His enthusiasm for business activity on his First Nation stems from his intent to create own-source revenue so Indigenous communities aren’t dependent on the federal government.

First Nations, he said, must deal with the residential schools legacy, plus chronic health problems, addictions and grinding poverty. Indigenous communities need recurring revenue streams to deal with these challenges.

In their search for source revenues, he said they weren’t afraid to work with financiers in Toronto and New York.

“We need to teach these investors that First Nation lands can be brought into the economic mainstream,” he said.

“First Nations need to become a much bigger part of the Canadian economy.” The key, he said, is to be involved in economic projects in a meaningful way from the outset. They should not be “afterthoughts.”

Commercial investments on First Nations lands, he said, are hampered by unique challenges. The first is the political instability caused by the two-year chief and councillor terms imposed by the Indian Act. With such short terms, band politicians can’t engage in long-term planning and investment decisions because they’re constantly in election mode.

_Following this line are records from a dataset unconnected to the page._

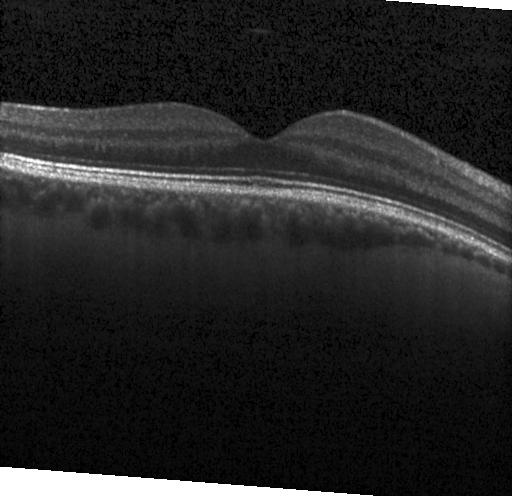 Dx: no CNV, no DME, and no drusen.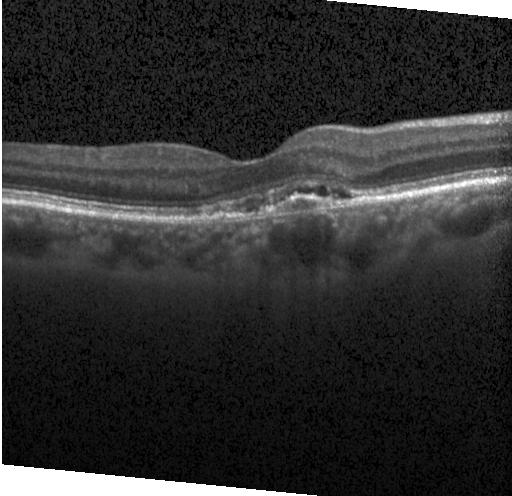

Heidelberg Spectralis OCT system. Retinal OCT cross-section. Through the macula
Assessment: a choroidal neovascular membrane.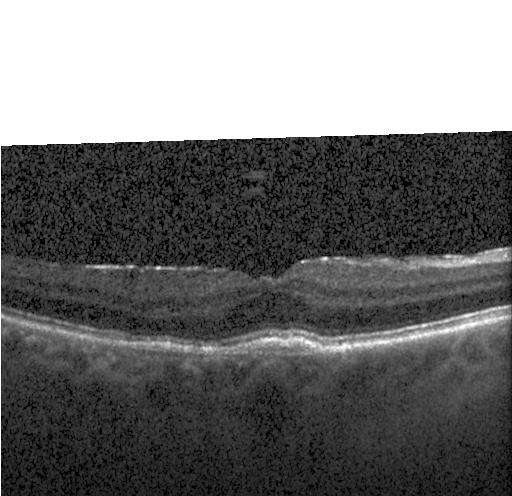 Fovea-centered; optical coherence tomography B-scan — Diagnosis: a choroidal neovascular membrane.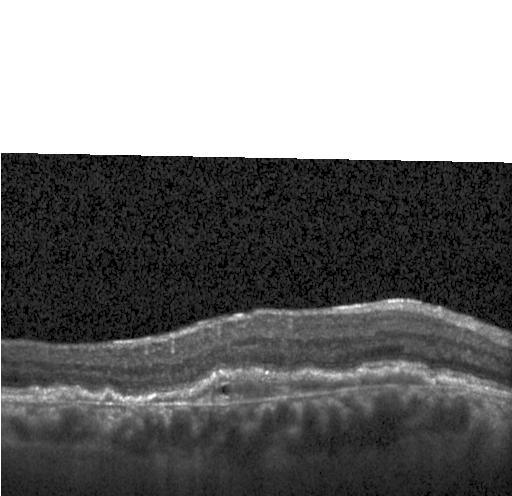
Finding: choroidal neovascularization (CNV).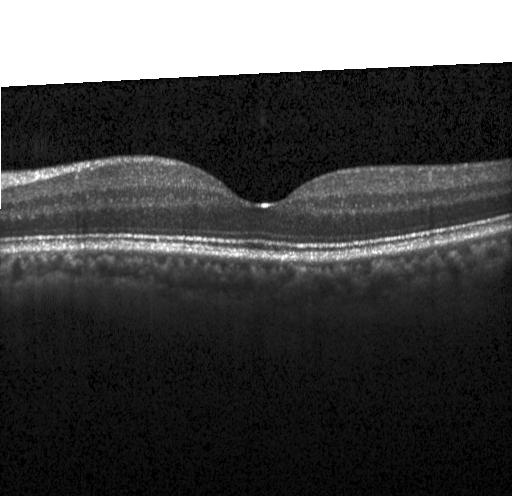

Impression: no choroidal neovascularization, no diabetic macular edema, and no drusen.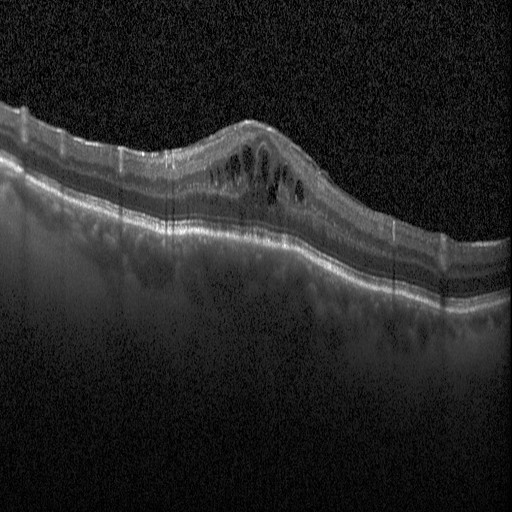 Retinal OCT cross-section. Spectral-domain optical coherence tomography. DME.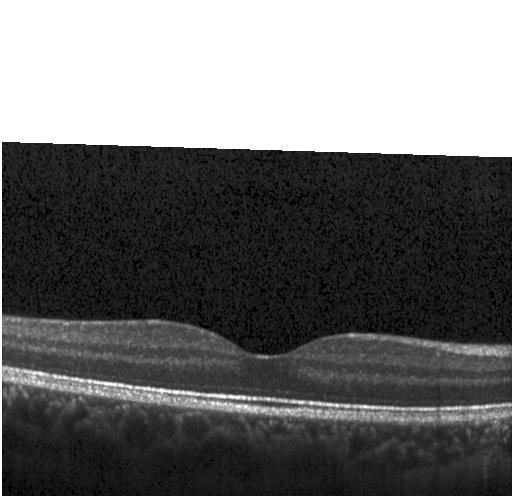 Acquired on a Heidelberg Spectralis; retinal OCT B-scan. Diagnosis: no CNV, DME, or drusen.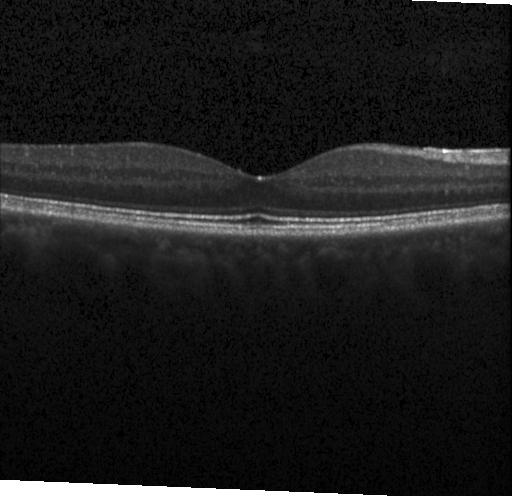
Optical coherence tomography scan.
Macular OCT: no evidence of CNV, DME, or drusen.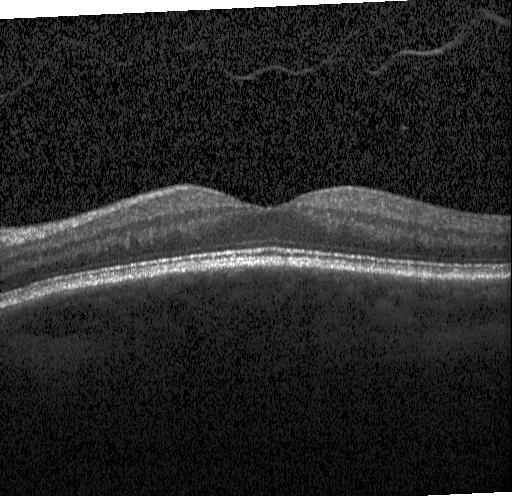
Heidelberg Spectralis, OCT B-scan
Impression: neither choroidal neovascularization, diabetic macular edema, nor drusen.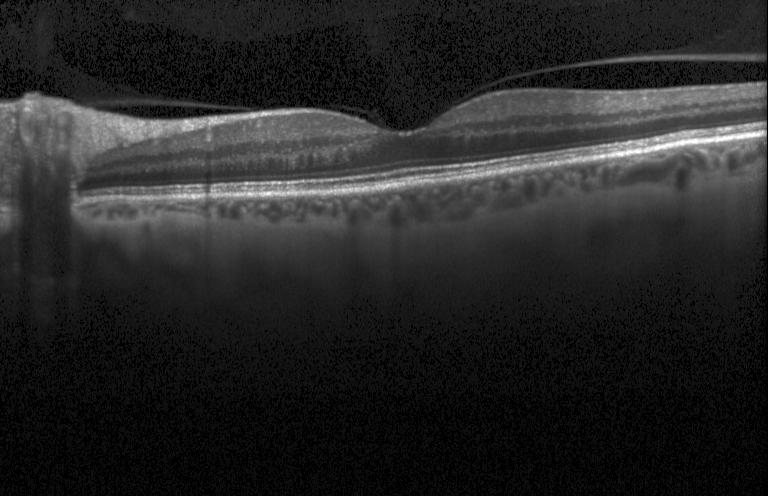

Spectral-domain optical coherence tomography, horizontal scan through the fovea, retinal OCT cross-section.
Impression: no choroidal neovascularization, no diabetic macular edema, and no drusen.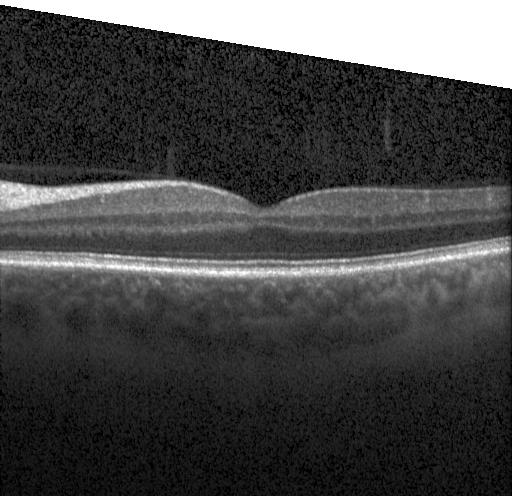

Finding: no CNV, DME, or drusen.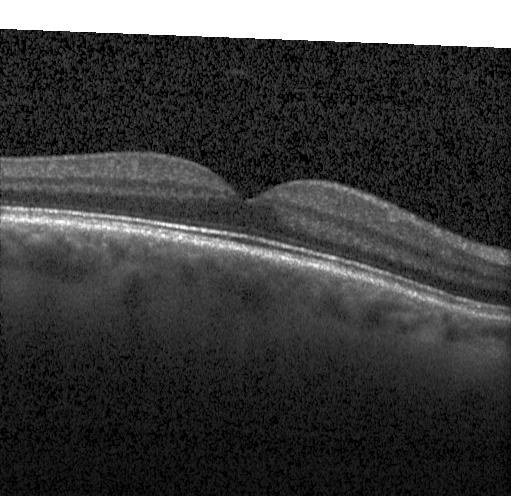 This B-scan demonstrates no choroidal neovascularization, diabetic macular edema, or drusen.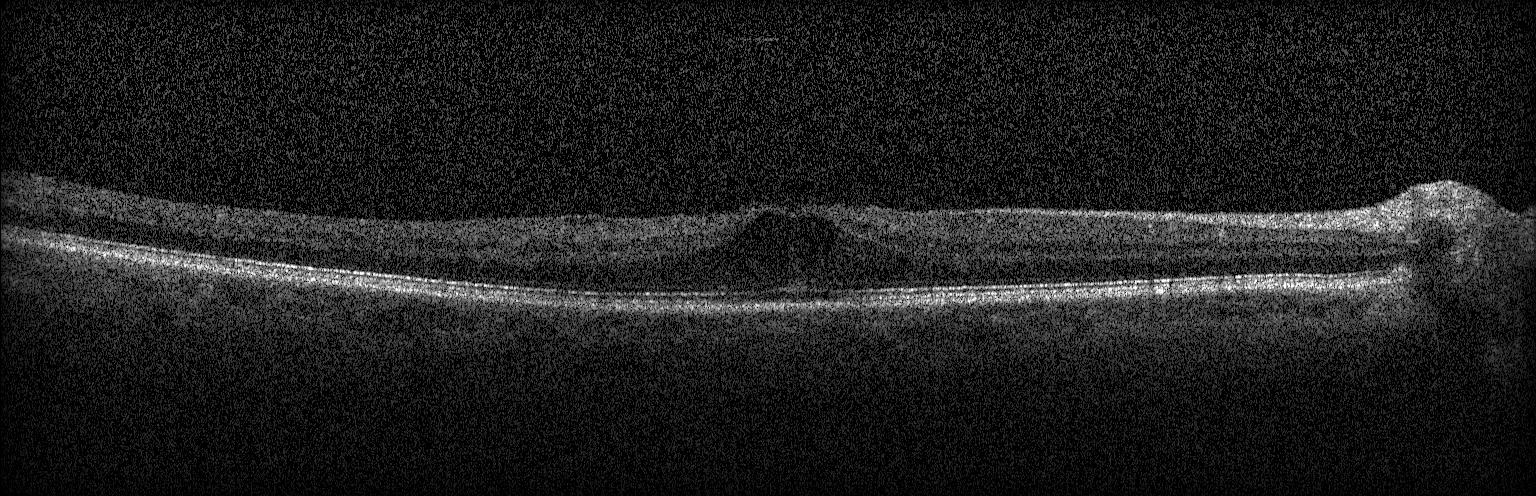
The scan shows diabetic macular edema (DME).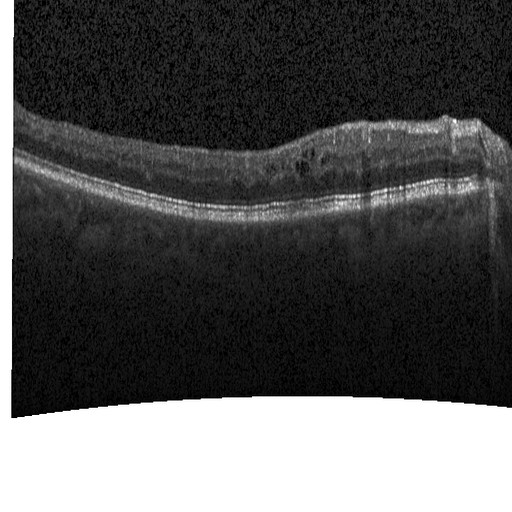

Retinal OCT cross-section
The scan shows DME.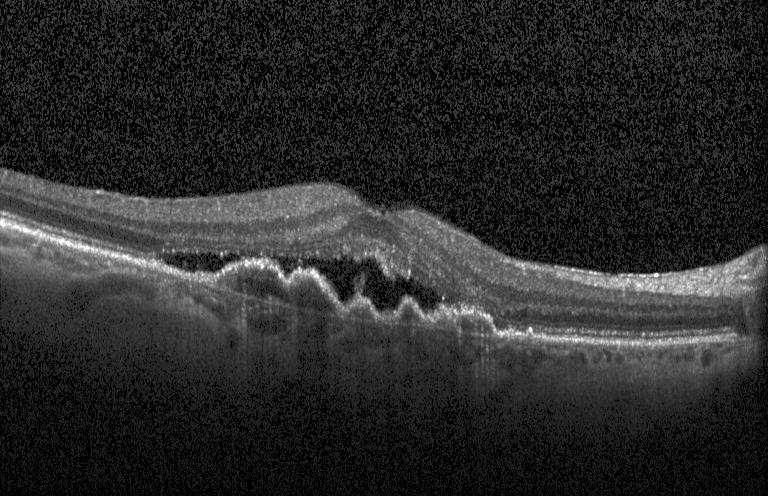 Dx: choroidal neovascularization (CNV).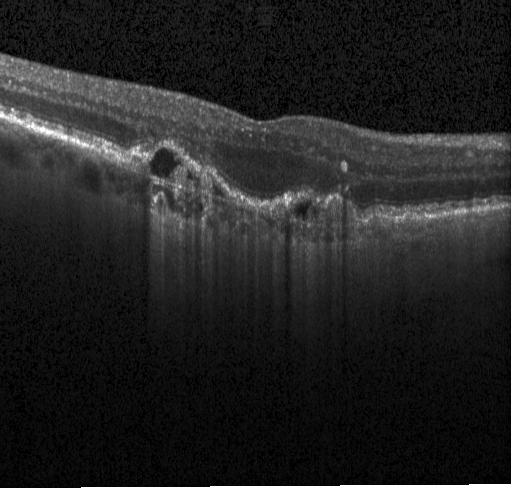
Diagnosis: a choroidal neovascular membrane.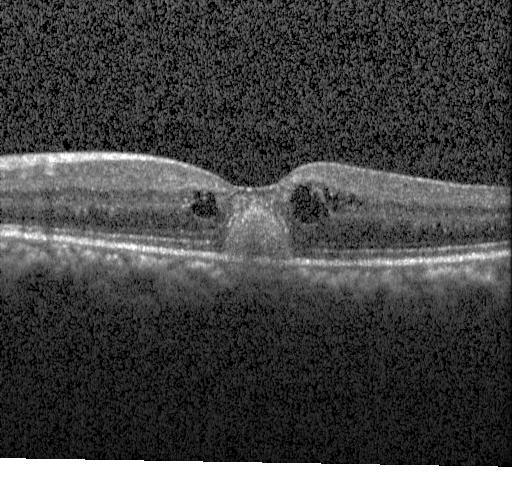
Optical coherence tomography B-scan. Macular OCT: a choroidal neovascular membrane.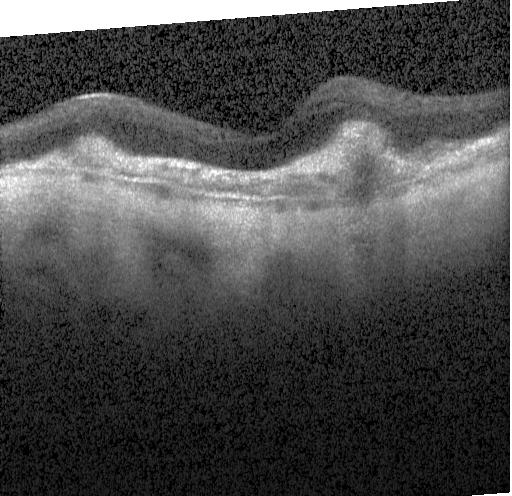
Optical coherence tomography B-scan; spectral-domain OCT; instrument: Heidelberg Spectralis — Assessment: a choroidal neovascular membrane.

Bellerose also pointed out that the rules of the game don’t favour First Nation parties in economic development. The collective and controlled form of land ownership on reserves acts to “kill the value of your lands.” Property rights and mineral rights are insecure. Bellerose said the government must work with First Nations to improve the security of their lands.

“Our goal is to increase investor confidence and attract outside investment,” he said. First Nation band governments can help promote on-reserve entrepreneurship and business development by following the advice of the famous Harvard Project on American Indian Economic Development. It promotes the separation of politics from business. Bellerose readily admitted that it’s “hard for the Nation to be a business entity.”

“You need to let the business do the business and the government do the government,” he said. “Most successful tribes have found the correct balance between politics and business.”

It’s a problem, he said, if the board of directors of band businesses are mostly populated by politicians. “There is no room for politics on these boards.”

Bellerose is insistent that First Nations must “operate at the speed of business, not the speed of government” when they’re seeking businesses to build revenue.

“In my experience, no one comes knocking at your door on your lands. You have to go out and self-promote your lands.”

Bellerose said resource development on First Nation lands is a delicate issue. He said he was careful to ensure that his community was involved and onboard. To seek that mandate, he said leaders must always engage with their membership and that’s not always easy. Resource development, he said, always involves an environmental impact.

“You must be very open about the costs. With potash mining, there is a salt pile left. There is a waste part and the tailings management issues. You have to explain that to the people. There will always be benefits but be open about the costs.”

Patient explanation to members is important. “You don’t want any surprises down the road.”

Bellerose also advised First Nations thinking of getting involved in resource development to “not skip on the legal advice.” He said that if you get poor legal advice at the outset, you’ll have mistakes that prove very costly in the long run.

He said the key for the future of resource development among First Nations is to shift from simply signing participation agreements toward full equity partnerships. There’s a large untapped market of talent in First Nation communities. Rather than companies seeking skilled labour offshore, these local First Nations members should be trained at home.

Bellerose believes these fundamental changes will lead to the necessary entrepreneurial culture in more Indigenous communities.

Joseph Quesnel is a research associate with the Frontier Centre for Public Policy.